#### Task prompt
The full set of entries is to be printed exactly, with pictures excluded.

Content starts

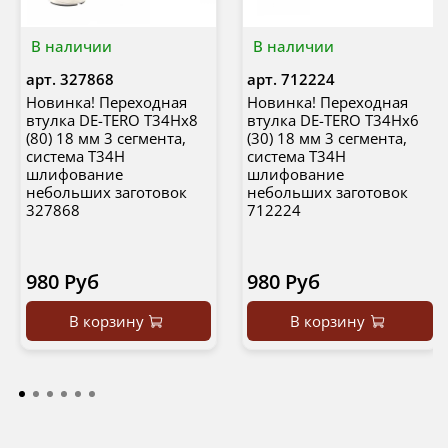
В наличии
В наличии
арт.
327868
арт.
712224
Новинка! Переходная
Новинка! Переходная
втулка DE-TERO T34Hx8
втулка DE-TERO T34Hx6
(80) 18 мм 3 сегмента,
(30) 18 мм 3 сегмента,
система T34H
система T34H
шлифование
шлифование
небольших заготовок
небольших заготовок
327868
712224
980 Руб
980 Руб
В корзину
В корзину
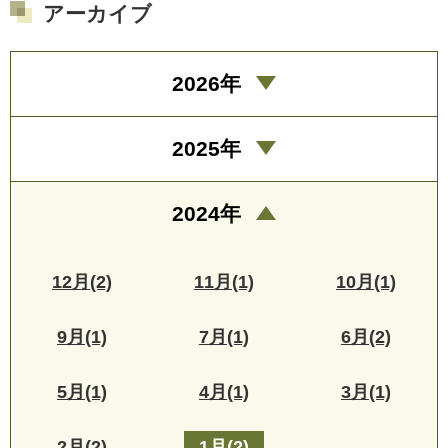
アーカイブ
2026年
2025年
2024年
12月(2)
11月(1)
10月(1)
9月(1)
7月(1)
6月(2)
5月(1)
4月(1)
3月(1)
2月(2)
1月(2)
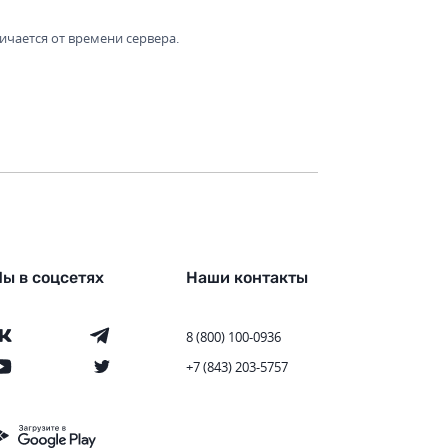
ичается от времени сервера.
ы в соцсетях
Наши контакты
8 (800) 100-0936
+7 (843) 203-5757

Content ends

#### The completed task
В наличии
В наличии
арт.
327868
арт.
712224
Новинка! Переходная
Новинка! Переходная
втулка DE-TERO T34Hx8
втулка DE-TERO T34Hx6
(80) 18 мм 3 сегмента,
(30) 18 мм 3 сегмента,
система T34H
система T34H
шлифование
шлифование
небольших заготовок
небольших заготовок
327868
712224
980 Руб
980 Руб
В корзину
В корзину
アーカイブ
2026年
2025年
2024年
12月(2)
11月(1)
10月(1)
9月(1)
7月(1)
6月(2)
5月(1)
4月(1)
3月(1)
2月(2)
1月(2)
ичается от времени сервера.
ы в соцсетях
Наши контакты
8 (800) 100-0936
+7 (843) 203-5757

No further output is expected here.